Would an in-house coffee waiter improve your team productivity?  - hoodoof

Imagine someone whose job it is to keep peoples coffee cups full, thereby removing the productivity destroying trips to the kitchen.  Would this improve your team productivity?
======
ColinWright
I don't have my copy of "PeopleWare" to hand, but I think that is where I read
this story ...

A company brought in an external consultant to look at how to improve
productivity in the software and engineering sections of the company. After
two weeks they reported back and recommended the hiring of a "coffee lady" -
someone to bring around biscuits, fruit, sandwiches, and hot beverages. This
would save the programmers and engineers from making "productivity-sapping
visits to the kitchen, water cooler, etc."

The recommendation was implemented, and over the next few months productivity
fell. At a loss, a further study was commissioned.

It was found that although time was taken to visit the kitchen and stand by
the water cooler, and some of the time "wasted" was spent in talking about
football, dates, and other non-work related topics, some of the time was spent
explaining a problem, and having a colleague say "I had that problem last
week/month/year, and here's how I solved it ..."

The benefits of sharing information far, _far_ outweighed the apparent losses
in efficiency. The best thing you can do is increase the interaction, without
causing more loss of time at desk. Encourage people to visit the facilities at
the same time, provide whiteboards and pens, provide a shared workstation,
have doughnuts and sandwiches delivered at predictable times.

Increase the communication within and across teams.

Don't force them to stay at their desks.

------
to3m
With coffee cups never empty, there will be a significant amount of diuretic
liquid poured into your team's collective digestive systems.

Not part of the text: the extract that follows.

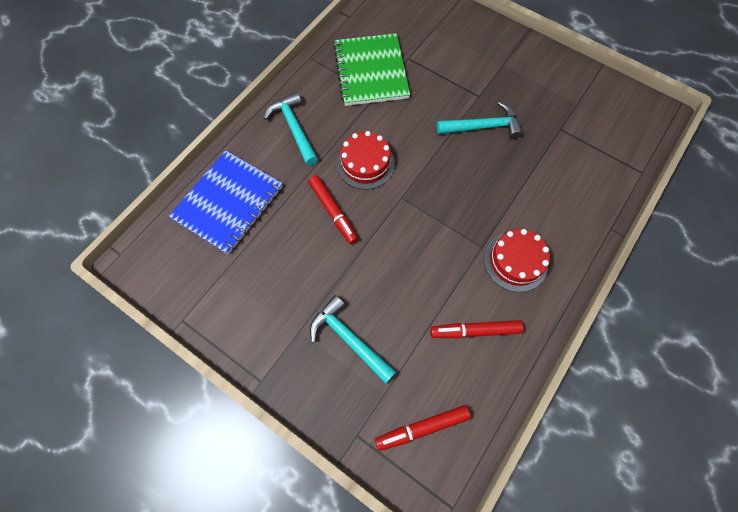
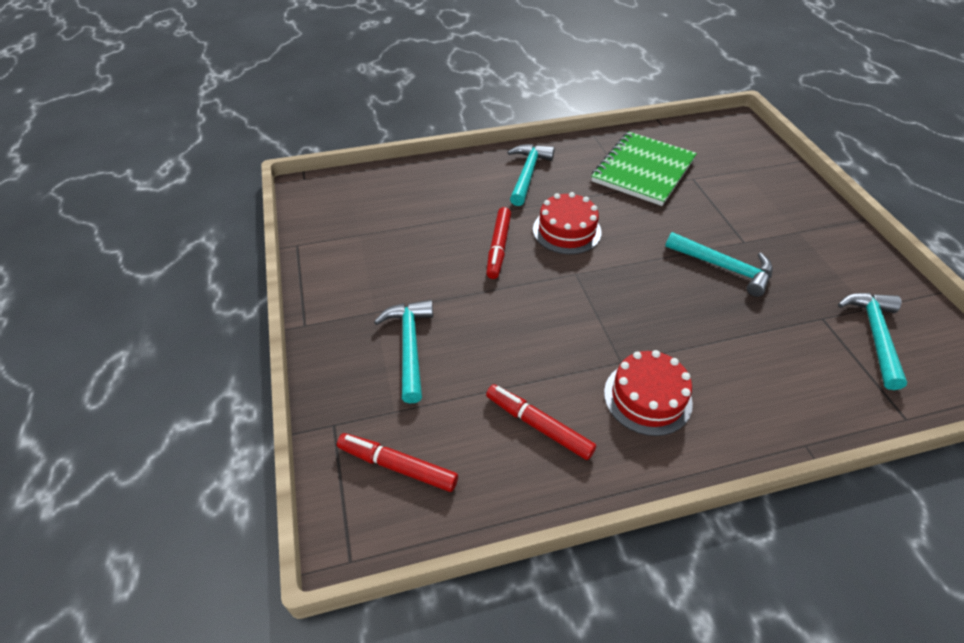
camera: 40 degrees right, 20 degrees down
blue notebook [169,151,283,254] -> none
none -> turquoise hammer [838,293,907,390]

This can lead to only one result - more productivity-destroying trips away
from the desk!

Will you try to solve this in the same manner?

------
psyklic
I use coffee trips as an excuse to get up and move around, as opposed to
sitting at my computer 10 hours straight. I would probably drink more coffee
with a waiter, but I would still invent excuses to get out of my chair every
now and then, if only to stretch.

------
sdfjkl
I'd ask them to please not service me and would continue my irregular trips to
the kitchen to get a cup of tea. The reasons for this are:

\- I do my tea trips during natural pauses in my work (between tasks, stuck on
a problem, waiting for the computer, feeling tired) while the coffee refills
would interrupt whatever I'm doing and cause me to lose focus

\- Breaks are good for your creativity - when stuck on a problem I regularly
get great solutions when I stop "actively" focusing on it and get a cup of tea
(or do other small AFK tasks).

\- In the office kitchen I bump into users (I develop in-house software) and
get immediate feedback, which is often the most valuable kind.

\- Getting up from your chair is good for your posture, blood circulation,
etc.

All of these make me more productive, not less.

------
ayers
Like others have stated, I use going to the kitchen as a stretch for my
muscles. I find that getting up away from the desk and walking around helps
break up the working day. Without these breaks I know that my productivity
would drop, especially in the afternoons.

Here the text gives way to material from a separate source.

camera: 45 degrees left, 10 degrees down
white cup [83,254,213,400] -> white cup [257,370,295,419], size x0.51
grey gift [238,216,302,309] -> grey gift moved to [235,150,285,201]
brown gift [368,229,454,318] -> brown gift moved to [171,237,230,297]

The same goes for working through lunch. I often find myself doing this in
order to complete all the work I have on my plate. What I am trying to force
myself to do is actually get out of the office and at the very least go for a
walk outside. More often than not I am a lot more productive in the afternoons
when I take a decent break for lunch. Working straight through lunch is a bad
habit to get into.

------
KoryFerbet
Hmm...I think it would have some benefits. The biggest issue I could see is
that people need to walk around. I know when I walk down the block to get a
coffee it's less about the coffee and more about getting the chance to walk
outside and stretch my legs a little bit.

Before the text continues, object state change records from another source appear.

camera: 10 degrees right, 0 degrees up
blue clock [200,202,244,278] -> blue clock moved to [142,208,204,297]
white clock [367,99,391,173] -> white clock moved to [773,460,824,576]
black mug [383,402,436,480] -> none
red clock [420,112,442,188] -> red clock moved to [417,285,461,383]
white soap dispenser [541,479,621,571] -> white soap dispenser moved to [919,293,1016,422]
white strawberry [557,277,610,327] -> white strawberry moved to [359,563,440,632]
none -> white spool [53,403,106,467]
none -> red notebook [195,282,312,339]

You also might have to introduce a system to give everyone a catheter since
the more coffee you drink the more trips to the restroom you'll be taking.

------
chris_dcosta
I've often thought that a school bell that rings every 40 minutes would also
be a good idea in a working environment. Especially if there was enforced
playtime too.

I'm not joking about this, I really think structured work/play is a valid
idea. if I ever get enough staff I'll try it out on all of them. We'll see
where it goes...

------
moocow01
How about instead a caffeine drip put into everyone's arm when they get into
the office in the morning? Seriously though - people need to move around... I
don't think there is a need to optimize coffee breaks. If people don't have
breaks you'll see a drop in productivity rather than a gain.

------
waqf
I go to the kitchen because I need to stretch my legs, not because I actually
need the coffee. If the coffee came to my desk, I'd have to find another
excuse to take a two minute break and walk around. Take up smoking, perhaps.